University of Minnesota president Eric Kaler retreated Friday from comments he made right after athletic director Norwood Teague's surprise resignation over sexual harassment allegations late last week, when he suggested it all happened because Teague had been served too much alcohol.

"I regret that very poor choice of words because I cannot state strongly enough that Teague is entirely responsible for his behavior, and alcohol use is no excuse," Kaler said in a statement. "Sexual harassment will not be tolerated at the University of Minnesota, and his resignation was the appropriate result of his actions."

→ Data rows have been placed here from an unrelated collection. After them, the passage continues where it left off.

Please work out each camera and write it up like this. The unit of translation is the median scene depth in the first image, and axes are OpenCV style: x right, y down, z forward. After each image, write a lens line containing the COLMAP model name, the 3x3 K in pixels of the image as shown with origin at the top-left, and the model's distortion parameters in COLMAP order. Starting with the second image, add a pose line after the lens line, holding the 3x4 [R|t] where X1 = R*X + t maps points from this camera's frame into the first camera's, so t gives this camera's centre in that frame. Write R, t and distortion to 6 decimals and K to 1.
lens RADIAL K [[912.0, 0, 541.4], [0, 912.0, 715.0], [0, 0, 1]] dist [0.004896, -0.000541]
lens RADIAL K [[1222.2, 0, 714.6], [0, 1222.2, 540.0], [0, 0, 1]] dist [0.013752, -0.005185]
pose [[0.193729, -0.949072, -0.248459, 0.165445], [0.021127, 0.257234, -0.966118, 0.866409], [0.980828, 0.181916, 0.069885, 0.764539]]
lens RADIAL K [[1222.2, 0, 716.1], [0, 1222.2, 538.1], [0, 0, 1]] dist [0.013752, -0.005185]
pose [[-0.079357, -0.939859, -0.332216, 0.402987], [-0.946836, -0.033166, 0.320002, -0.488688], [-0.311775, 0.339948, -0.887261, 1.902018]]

Teague was accused of groping two high-level administrators, Erin Dady and Ann Aronson, during a senior leadership retreat July 15. Teague read an apology the day of his resignation in which he blamed alcohol for his behavior at the event and vowed to seek treatment. In a joint statement Thursday, Dady and Aronson called sexual harassment "a predatory act" and said having too much to drink does not excuse it.

After Teague resigned, a third woman, Star Tribune basketball reporter Amelia Rayno, published her own account Monday accusing Teague of sexually harassing her in 2013.

In his statement Friday, Kaler also backed away from his suggestion that the university might temporarily hire Teague back as a consultant to ease the transition to a new athletic director. That would have cost the school $285 an hour. Kaler had said Teague might still have important background knowledge on the university's push for $190 million in private donations to build a new athletes village.

"We knew that the odds were slim that we would need to contact him for any information and, since that time, we have assessed our needs further and have determined that we do not have any need to seek any information from Norwood," he said. "I'm confident that, under interim athletic director Beth Goetz and her team, we can carry forward without any input from Teague."

Kaler issued the statement mainly to announce that the university had hired an outside lawyer to investigate the circumstances surrounding Teague's resignation, making good on a commitment the school made Tuesday. The review will be led by Karen Schanfield of the Fredrikson and Byron law firm. She'll be joined by another attorney from the firm, former federal prosecutor Joe Dixon, who won the conviction that sent Minnesota Ponzi schemer Tom Petters to prison.

Kaler said Schanfield and Dixon will provide a public, written report to the university's Board of Regents. Topics the review will address include whether the university knew or should have known about allegations of sexual harassment by Teague but failed to address them, and whether Teague's background was properly vetted during his hiring process in 2012.

The president also said the university will conduct a full internal audit of the intercollegiate athletics department, with the initial focus on the information most pertinent to the Teague case. He said he discussed the need for the audit with Legislative Auditor James Nobles, who he said had expressed full confidence in the independence and ability of the university's vice president of internal audits.